The day’s format is to have different choral directors rotate through the songs, so there is a changeover, often including changing the accompaniment set up each song. It’s efficient but it also makes for lots of breaks. One thing I missed was more interaction with the audience, as each director/soloist came up played, bowed and walked off wordlessly.
The Chorus is comprised of volunteers, mainly non-musicians, who just want to sing. It’s a great concept and outlet for those who always wanted to sing but never felt they could. The results are pretty darn fine too with lots of variation and contrast. Several songs included choreography, although part of the fun was to watch the singers dance like no one was watching and enjoying the music flowing through them.
One small quibble – the Chorus was hard at times to clearly hear the lyrics over the backing singing. Part of it is audio mix, part of it is the dominance of lower toned voices against the sweeter ones , complicated a little by the dynamics of having hundreds of singers trying to get it exactly right timing wise.

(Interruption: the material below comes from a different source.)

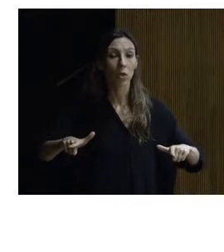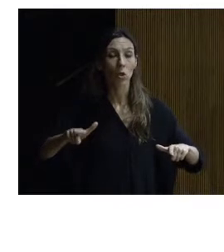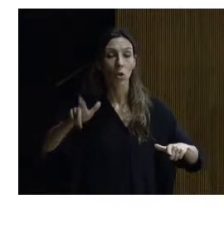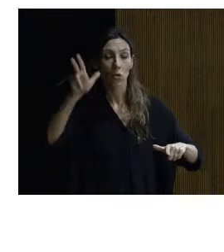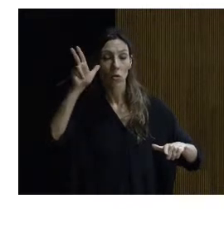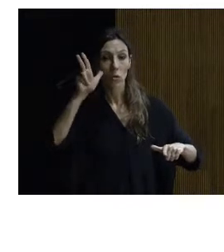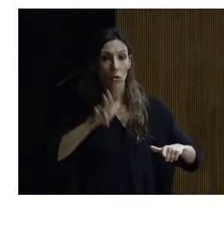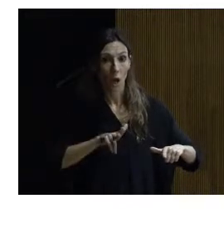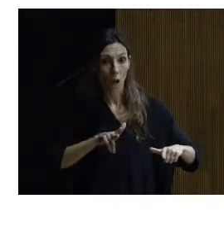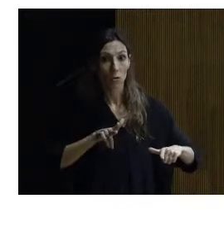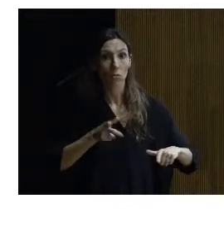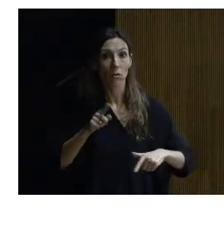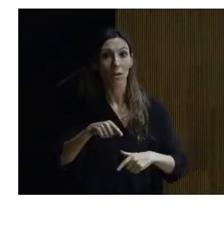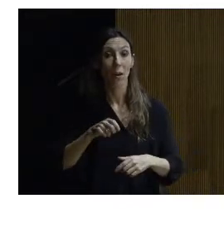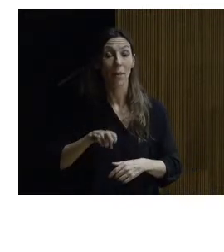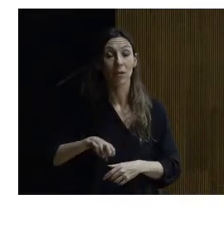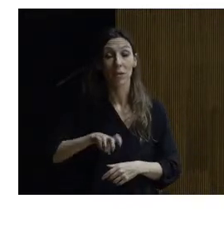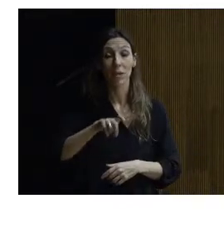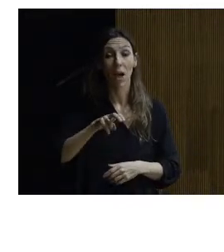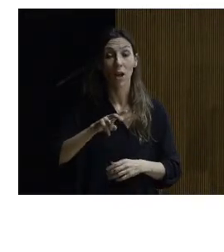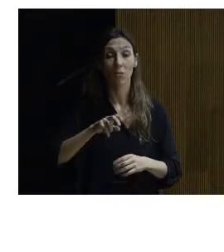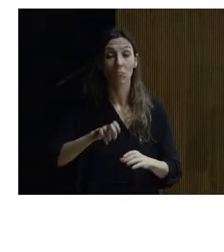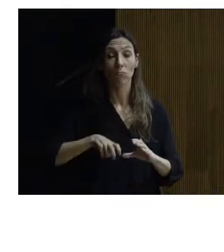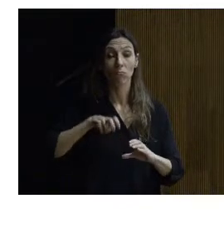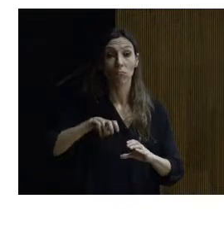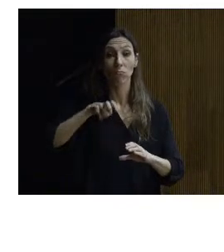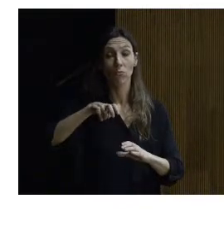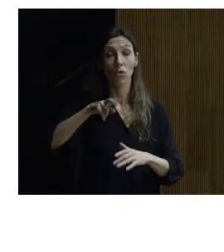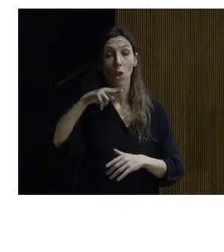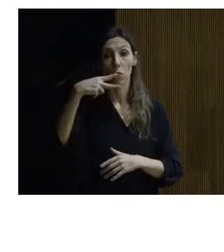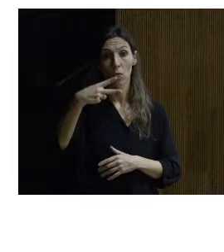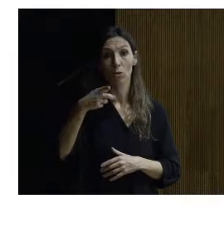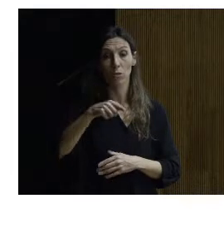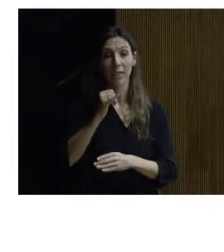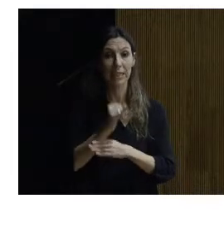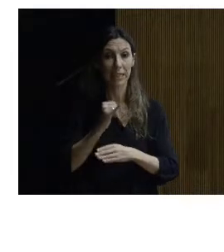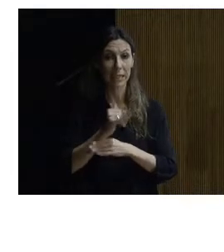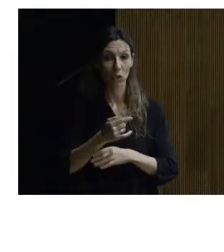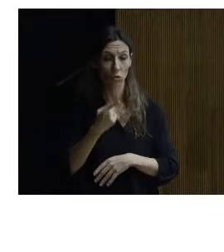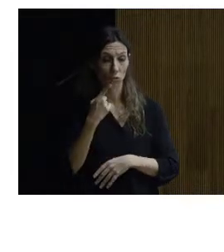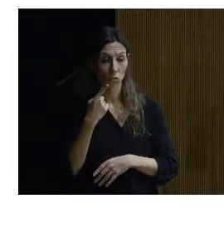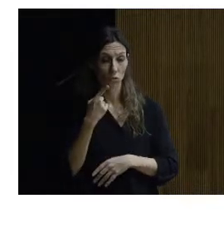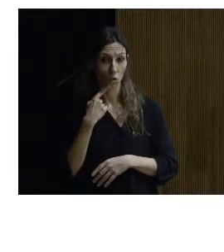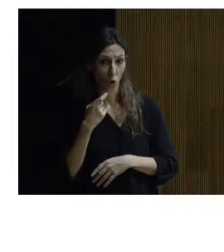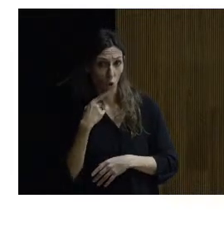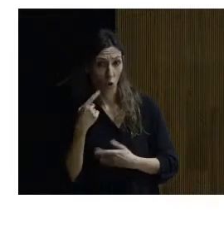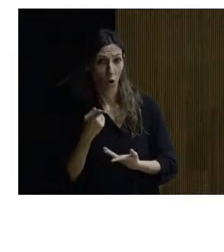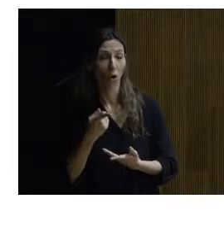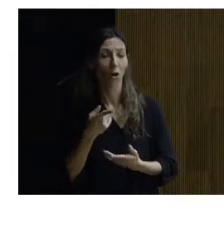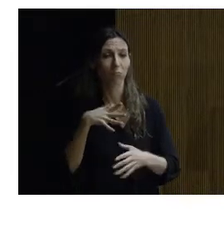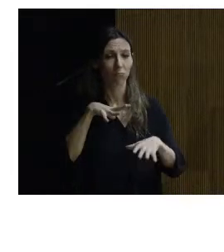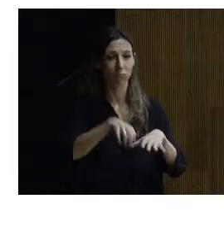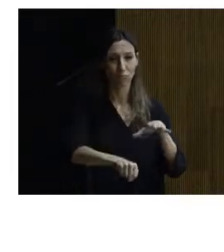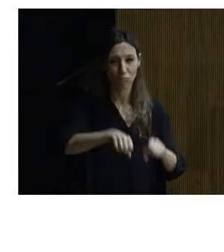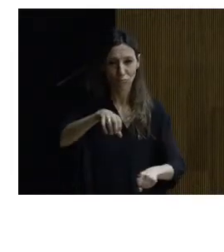que primero tenemos este par de peldaños veis que incluso en el instituto Eduardo Torroja el vehículo se ha apoderado absolutamente de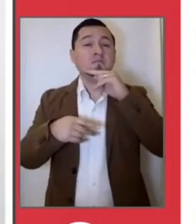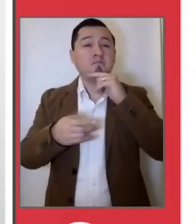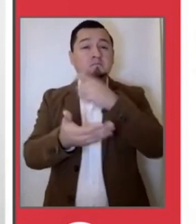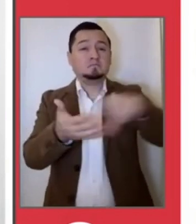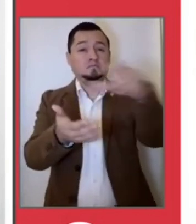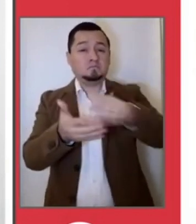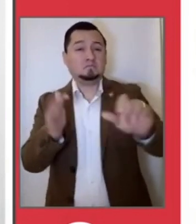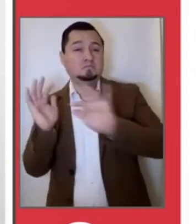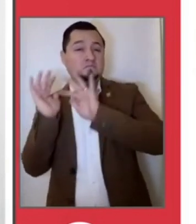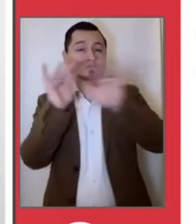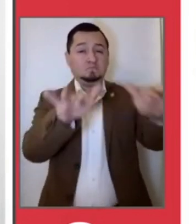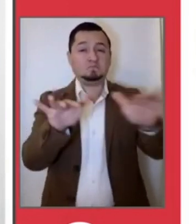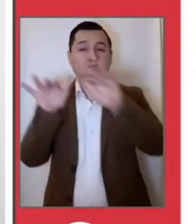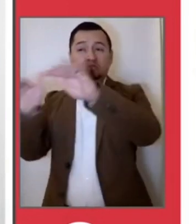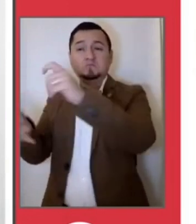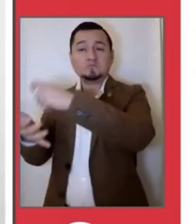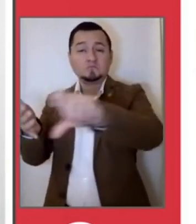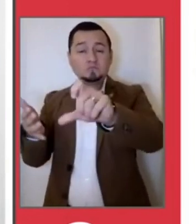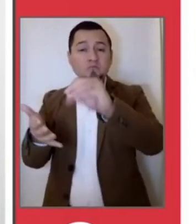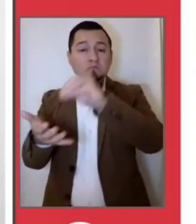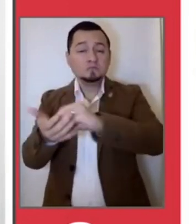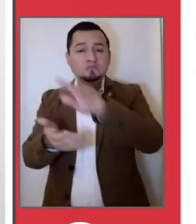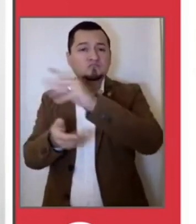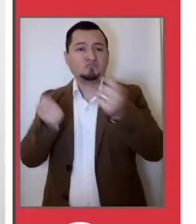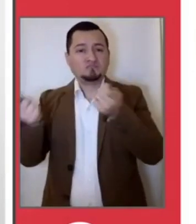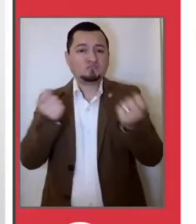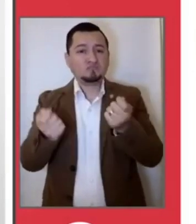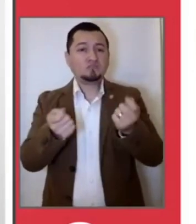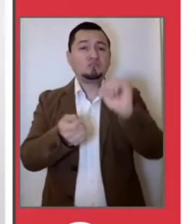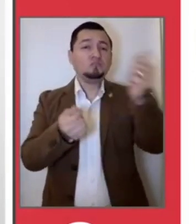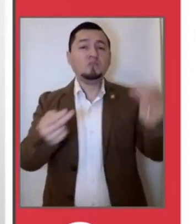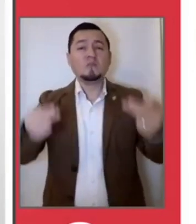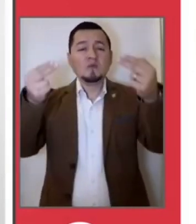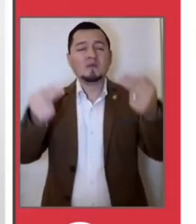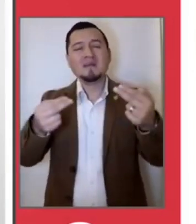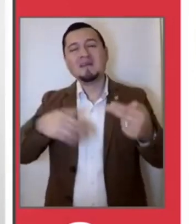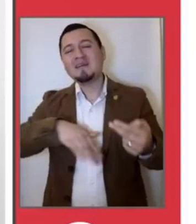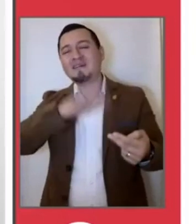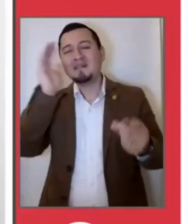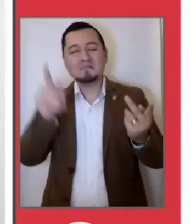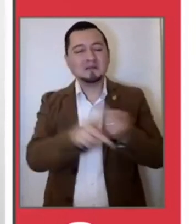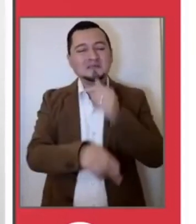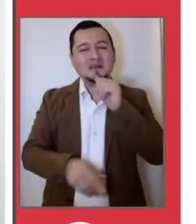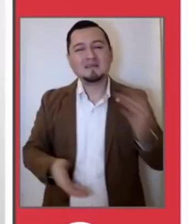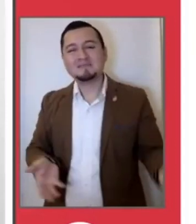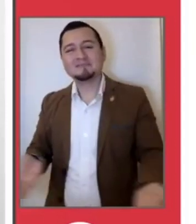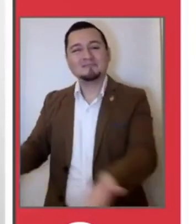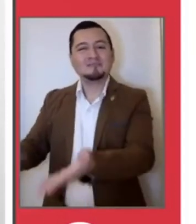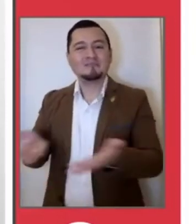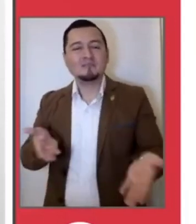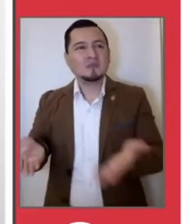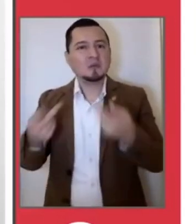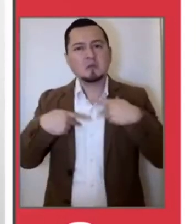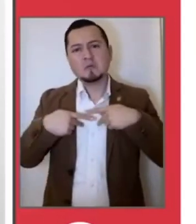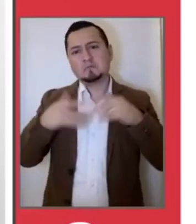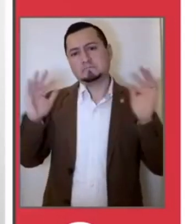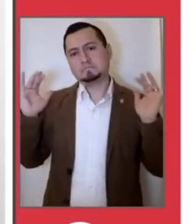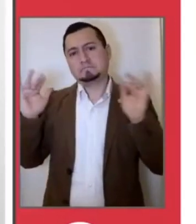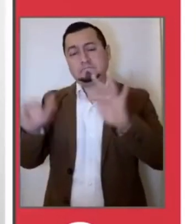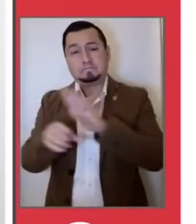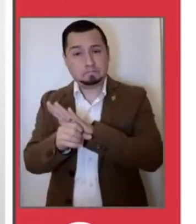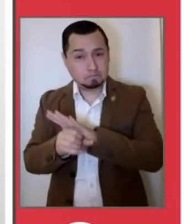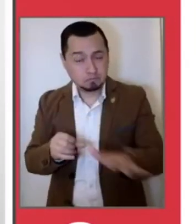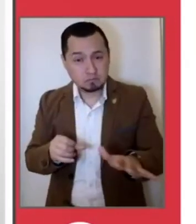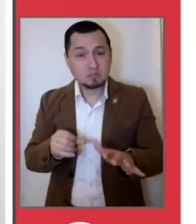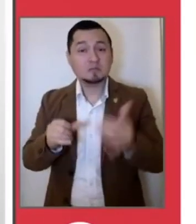decirlo también, con la falta de cumplimiento de protocolos de muchos de los negocios que estuvieron muy activos en esta época, la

Highlights included Marrandil by Dr G Yunupingu (in Yolngu), Lari Bazar and Mon Moulin Pas Moulin Kopra from the Seychelles, which included more drumming (and thumb piano at some point) and rhythms, with the humour of Stella Savy in her direction obvious. Geoffrey Williams’ The Boat was great as was Todo Cambia (with Sally Ford singing). Solid Rock, the Goanna classic, brought it all home with more of Tambo’s lovely didge playing, and a section in Pitjanjatjara.